During medical diagnosis and consistent treatment, exercise has been found to provide consistent relief. The doctors have always come back to this time-tested formula again and again. There are ten reasons why exercise can and should be recommended by doctors and therapist to treat ankylosing spondylitis in patients. People suffering from this can also attend ankylosing spondylitis support groups to find ways to recover in a better way. When undergoing treatment for ankylosing spondylitis, support groups should encourage people suffering from ankylosing spondylitis to ask the following questions related to their situation.
Exercise program: An exercise therapist has to keep a check or has to monitor the exercise program to see its effectiveness. These programs are individualized according to the symptoms/case history of the patient.
Disease management: The researchers are not sure how exercise would affect a patient suffering from ankylosing spondylitis at the systematic level, anti-inflammatory level, or at the entheses level. They have found that the TNF inhibitor has shown to be highly beneficial combined with the exercise regime but not alone. One should use TNF inhibitors with an exercise regime.

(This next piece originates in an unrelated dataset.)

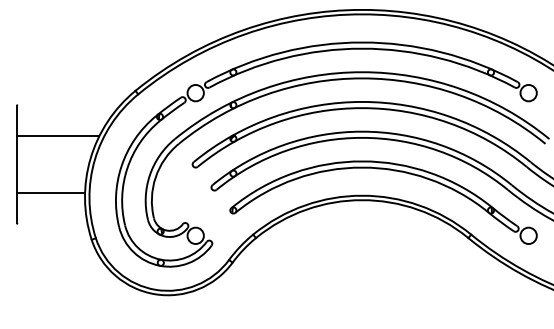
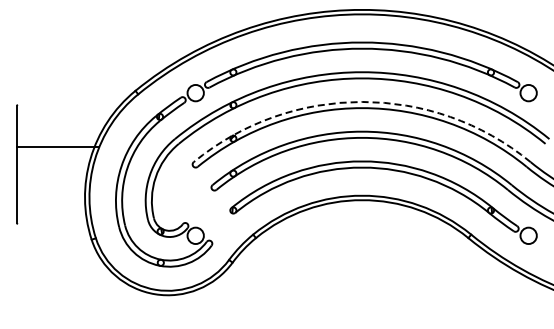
arc at (362, 101): solid -> dashed
line at (58, 136) position: (58, 136) -> (58, 147)
line at (51, 192): present -> none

Mobility: The researchers have found consistent evidence of mobility exercise to manage ankylosing spondylitis. A prominent example, a well-controlled mobility goals like normal posture and full spinal range of motion.

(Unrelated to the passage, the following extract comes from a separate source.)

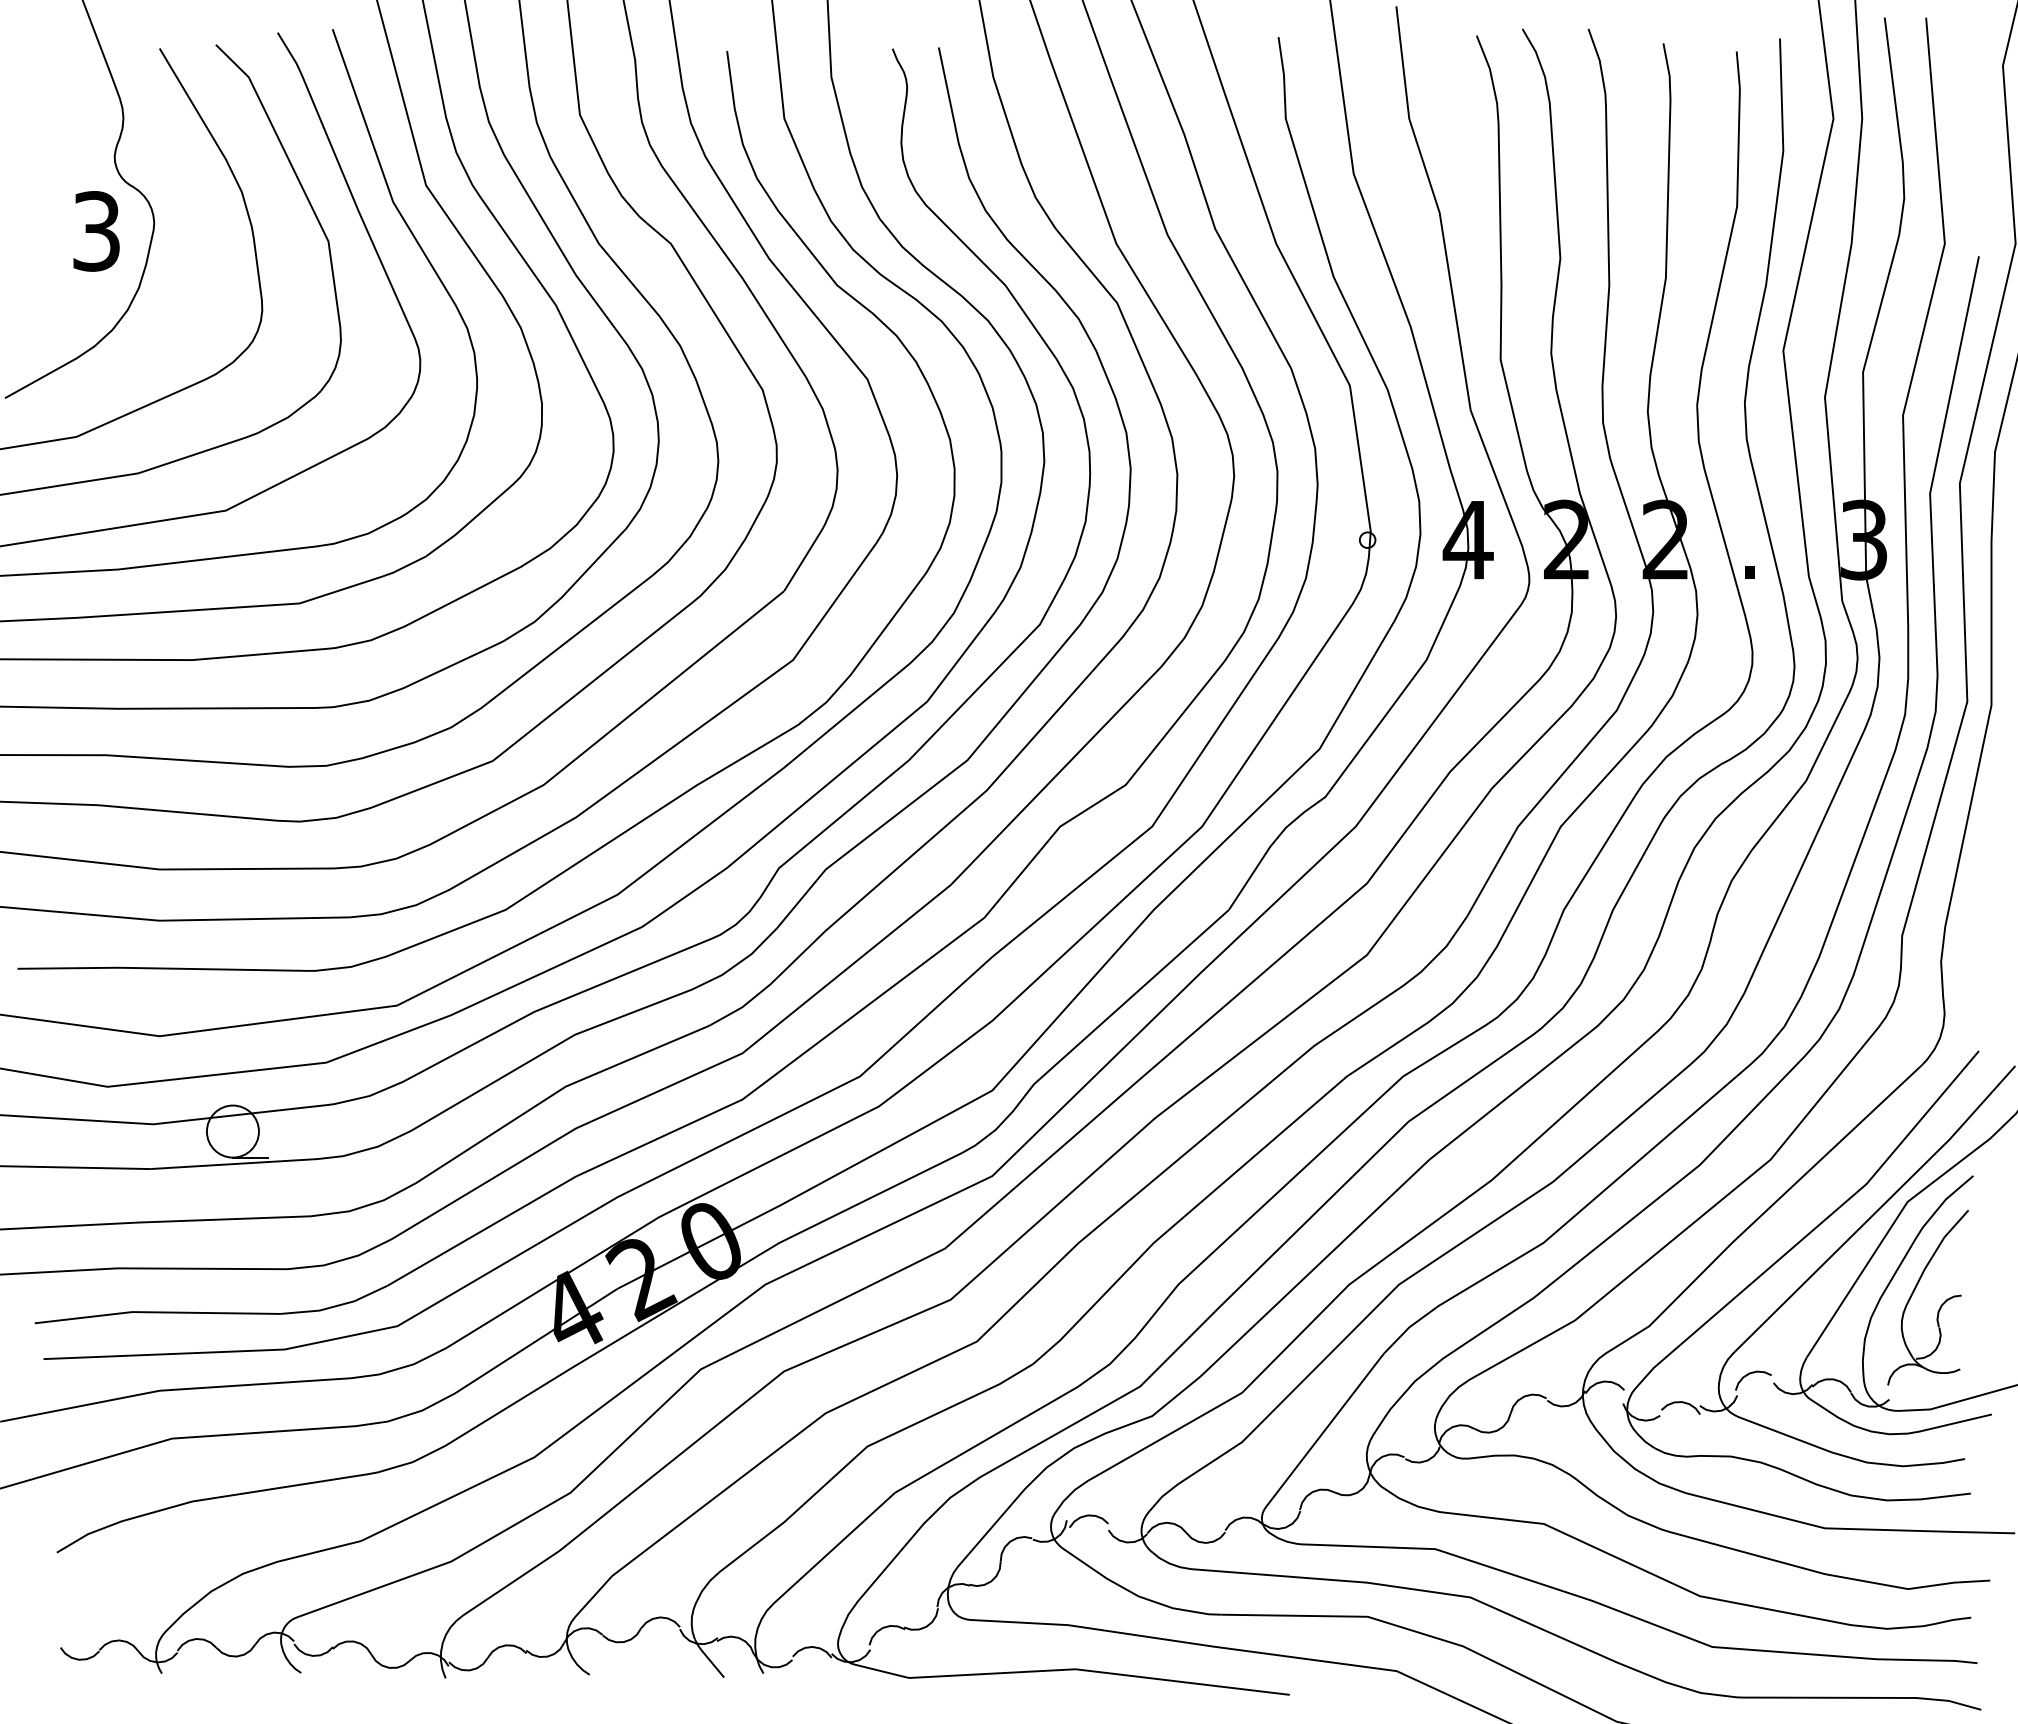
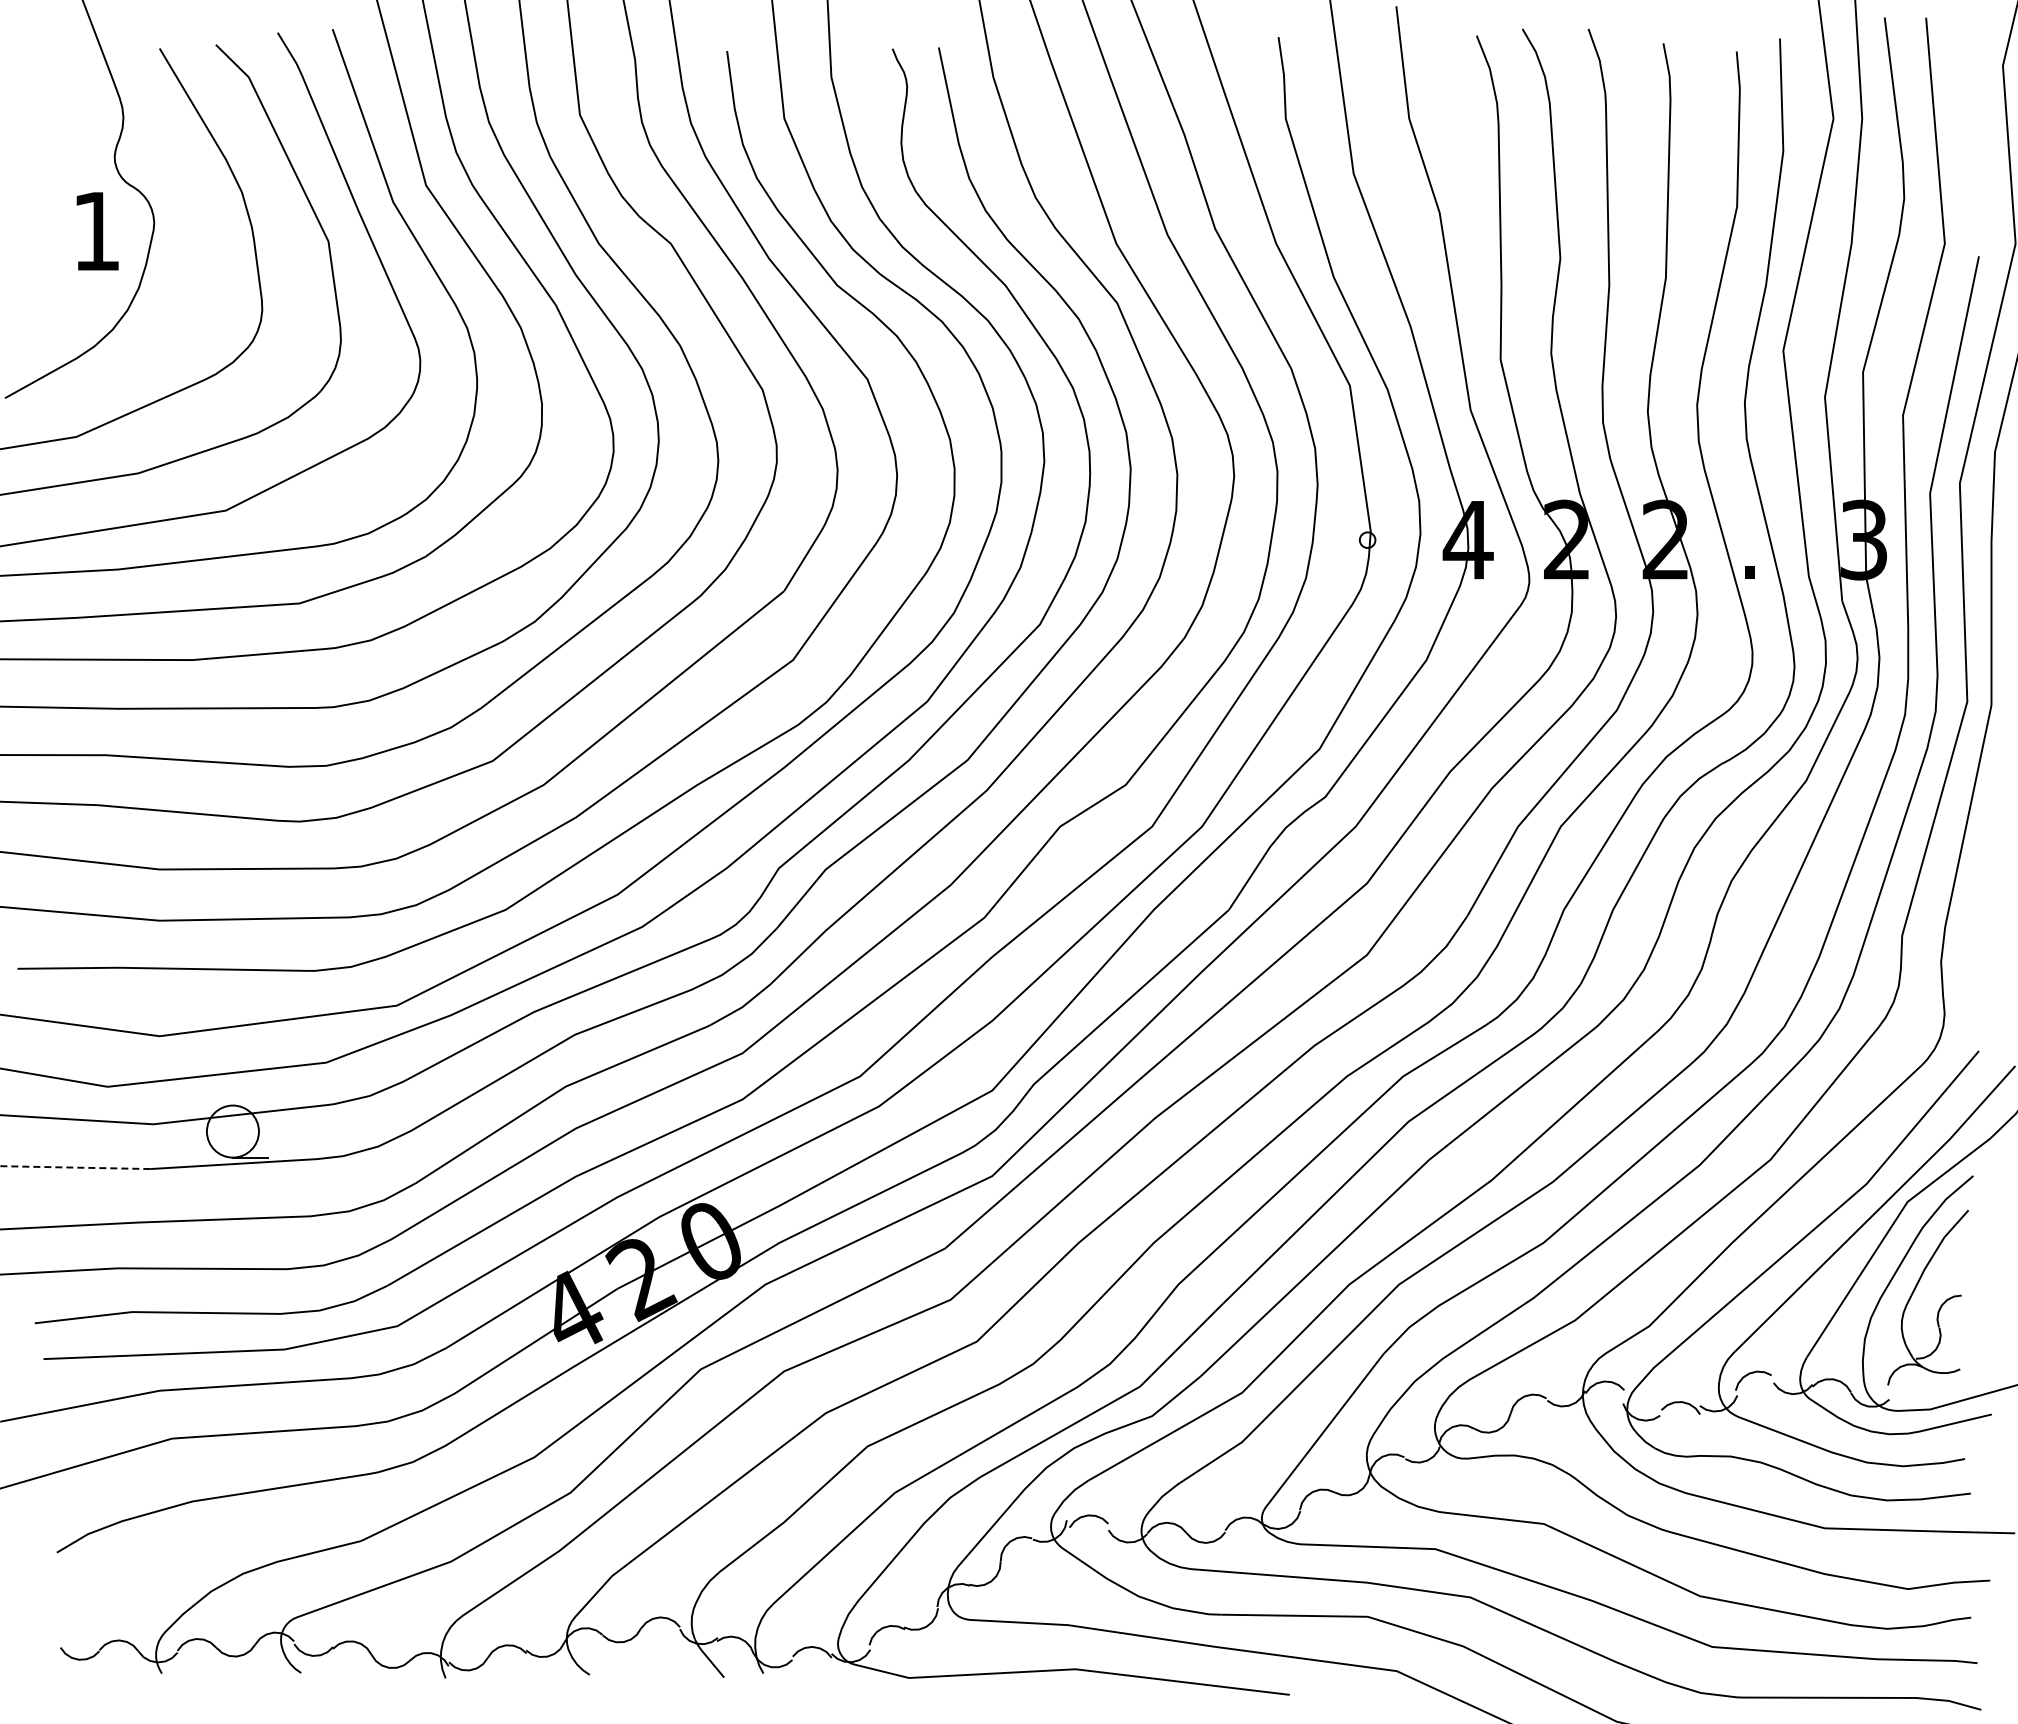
text at (96, 231): 3 -> 1
line at (75, 1167): solid -> dashed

Specific exercise: In addition to exercises, they have to include exercises to improve balance, coordination, muscle strength, cardio respiratory (heart and lung) fitness, and functional fitness. The exercises stress on biomechanical/functional changes and should be made on an individual basis, after assessing their needs, limitations, and goals.
Physical activity: The Centers for Disease Control and Prevention (CDC) says adults should get 150 minutes of moderate-intensity exercise: light aerobics, brisk walking, or swimming. Many were advised to reduce/eliminate high-impact activities to reduce the risk of injury.
Dosage: There is no one size that fits all. The regime includes guidelines. Once the optimum level is reached with stretching, strengthening exercises then maintenance is recommended.
Adherence: Adherence, i.e., sticking to an assigned exercise regime is important for an individual.
Exercise setting: An exercise program can be set in various places: home, outpatient clinic, at a spa, exercise facility/gym, or even in inpatient hospital setting. The patient should choose the set where he wishes to exercise.